Thank you so much @Nostromo87 for a super well-run and fun tournament. I wanted to hang out and post more and more at-length, but with the wee lass at home producing, directing, and starring in several diaper horror shows per day, I am spread pretty thin.

I have a similar story in regards to The Thing as a few other MoFos. That film, along with Alien, was on a short list of films I wasn't allowed to see. I remember a certain aura of mystique that surrounded these titles, and my group of friends and I tried every angle we could to get our mitts on a copy of one or both VCR tapes when they came out. I didn't even have a VCR at the time, which made it even harder to pull off a clandestine viewing.

Finally, it happened. A friend of mine's parents rented The Thing and left the tape in the VCR. The news spread quickly at school, and as soon as that bell rang, a decent crowd of us beat feet to the kid's house as fast as we could. We did manage to stop at 7-11 on the way to purchase the obligatory snacks and sodas needed to complete the experience.

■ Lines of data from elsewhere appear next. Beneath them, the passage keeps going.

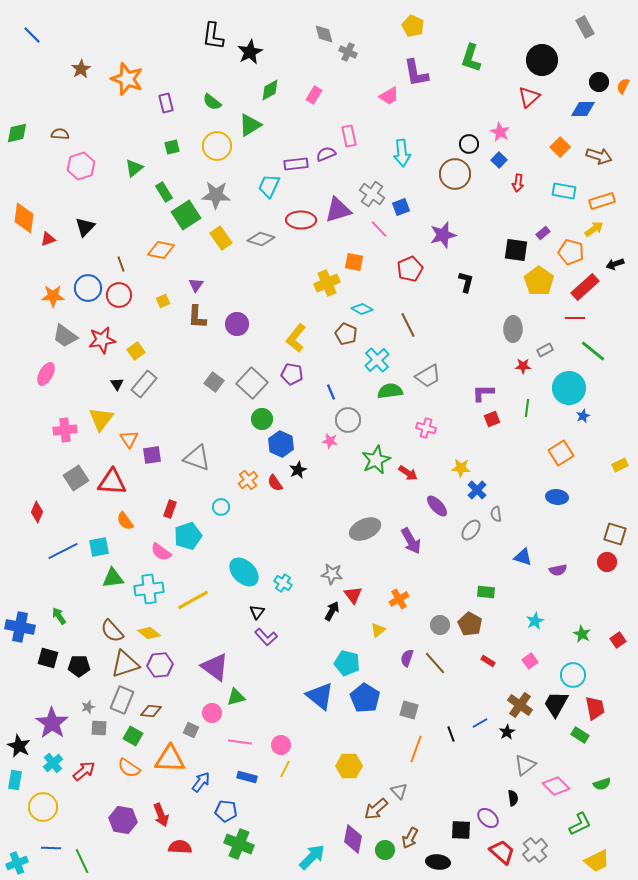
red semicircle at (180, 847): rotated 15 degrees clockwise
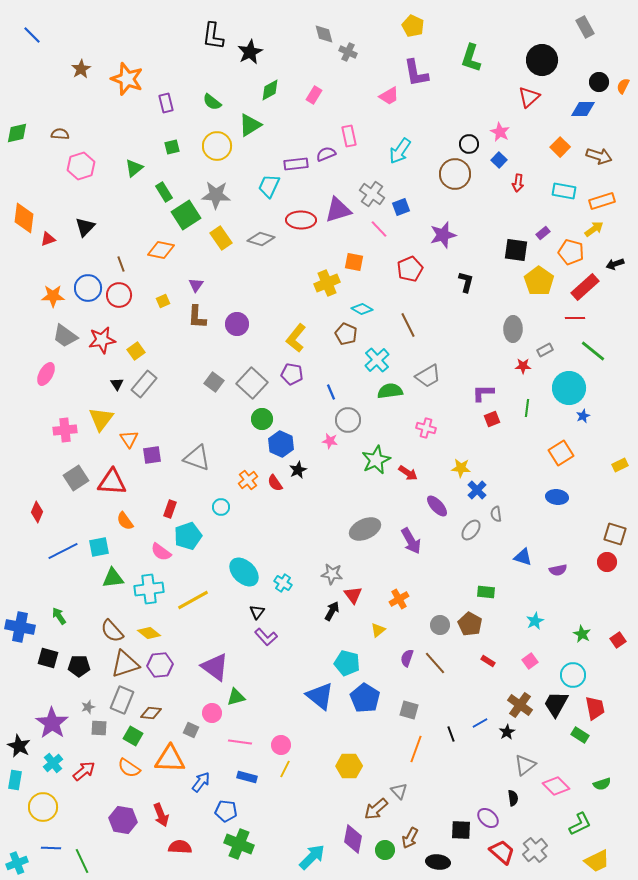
cyan arrow at (402, 153): moved 2 px left, 2 px up; rotated 40 degrees clockwise
brown diamond at (151, 711): moved 2 px down
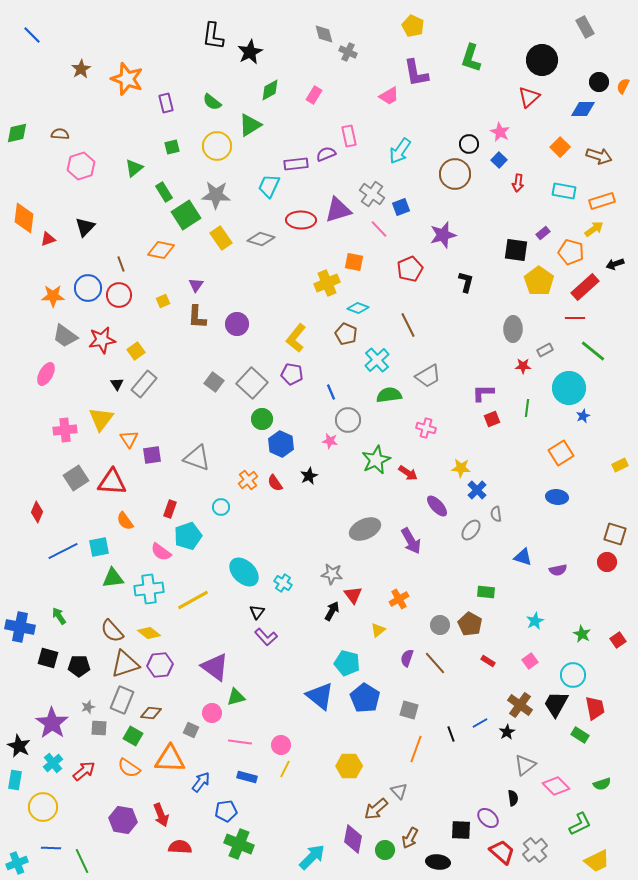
cyan diamond at (362, 309): moved 4 px left, 1 px up; rotated 10 degrees counterclockwise
green semicircle at (390, 391): moved 1 px left, 4 px down
black star at (298, 470): moved 11 px right, 6 px down
blue pentagon at (226, 811): rotated 15 degrees counterclockwise
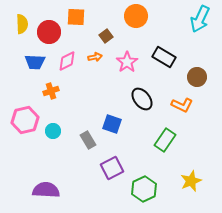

We all cheered when the logo burned its way across the screen. It was about the time that the dog cracked open that we started to realize what we had gotten our selves into. The room was dead silent as we all stared wide-eyed at the events unfolding on screen. Personally, I was completely ****ing terrified. We had managed to coax two girls along for the viewing, and both of them had their hands over faces with their eyes screwed shut. My friend Cameron was looking a little green around the gills, and some crafty bastard had sneaked over and crapped in my pants.

Some of us did manage to make it through the entire film, but man, I had trouble getting to sleep that night, and several nights after. Here's a picture of me trying to get to sleep that night.



At that point in time, no one had ever seen anything like The Thing, with its terrifying special effects.